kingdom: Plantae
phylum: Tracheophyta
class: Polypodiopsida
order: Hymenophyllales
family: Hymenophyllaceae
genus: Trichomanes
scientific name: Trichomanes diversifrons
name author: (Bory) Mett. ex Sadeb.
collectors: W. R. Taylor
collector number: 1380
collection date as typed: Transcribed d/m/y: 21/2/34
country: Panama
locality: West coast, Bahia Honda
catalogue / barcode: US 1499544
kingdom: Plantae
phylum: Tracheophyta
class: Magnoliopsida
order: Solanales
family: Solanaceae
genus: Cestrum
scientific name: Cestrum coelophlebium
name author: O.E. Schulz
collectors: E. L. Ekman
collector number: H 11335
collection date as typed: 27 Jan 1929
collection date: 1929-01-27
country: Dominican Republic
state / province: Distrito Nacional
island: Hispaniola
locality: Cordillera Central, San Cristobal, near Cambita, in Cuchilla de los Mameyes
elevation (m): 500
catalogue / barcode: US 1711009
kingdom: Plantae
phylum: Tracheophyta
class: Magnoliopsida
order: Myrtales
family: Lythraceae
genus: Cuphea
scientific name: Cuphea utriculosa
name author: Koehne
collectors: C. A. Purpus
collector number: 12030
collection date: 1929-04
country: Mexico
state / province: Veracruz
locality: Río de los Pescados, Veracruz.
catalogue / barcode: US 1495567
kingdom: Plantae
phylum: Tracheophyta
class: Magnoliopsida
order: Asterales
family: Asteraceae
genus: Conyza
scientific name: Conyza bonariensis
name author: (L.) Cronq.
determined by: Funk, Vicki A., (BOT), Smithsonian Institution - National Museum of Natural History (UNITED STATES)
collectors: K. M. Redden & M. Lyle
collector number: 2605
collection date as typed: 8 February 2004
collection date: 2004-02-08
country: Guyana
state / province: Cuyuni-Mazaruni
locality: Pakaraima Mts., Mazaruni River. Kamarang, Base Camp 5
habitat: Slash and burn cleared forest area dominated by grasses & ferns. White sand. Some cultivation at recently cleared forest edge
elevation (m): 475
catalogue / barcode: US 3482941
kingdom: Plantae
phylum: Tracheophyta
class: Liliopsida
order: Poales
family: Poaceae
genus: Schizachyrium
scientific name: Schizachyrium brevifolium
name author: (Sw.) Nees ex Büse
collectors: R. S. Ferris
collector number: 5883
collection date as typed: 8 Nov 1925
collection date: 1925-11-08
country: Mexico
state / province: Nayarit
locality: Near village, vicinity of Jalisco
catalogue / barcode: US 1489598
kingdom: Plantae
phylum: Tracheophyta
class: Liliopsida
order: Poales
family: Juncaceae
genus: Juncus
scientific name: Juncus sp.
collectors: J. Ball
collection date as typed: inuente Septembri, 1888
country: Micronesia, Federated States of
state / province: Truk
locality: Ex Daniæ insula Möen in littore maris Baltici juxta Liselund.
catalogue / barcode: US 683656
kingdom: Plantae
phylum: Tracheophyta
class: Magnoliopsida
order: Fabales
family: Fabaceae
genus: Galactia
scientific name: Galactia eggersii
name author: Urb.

- - -

-- REQUIREMENTS --
State how many lines of the listing above contain the string "genus". Reply with the number alone.

-- RESPONSE --
7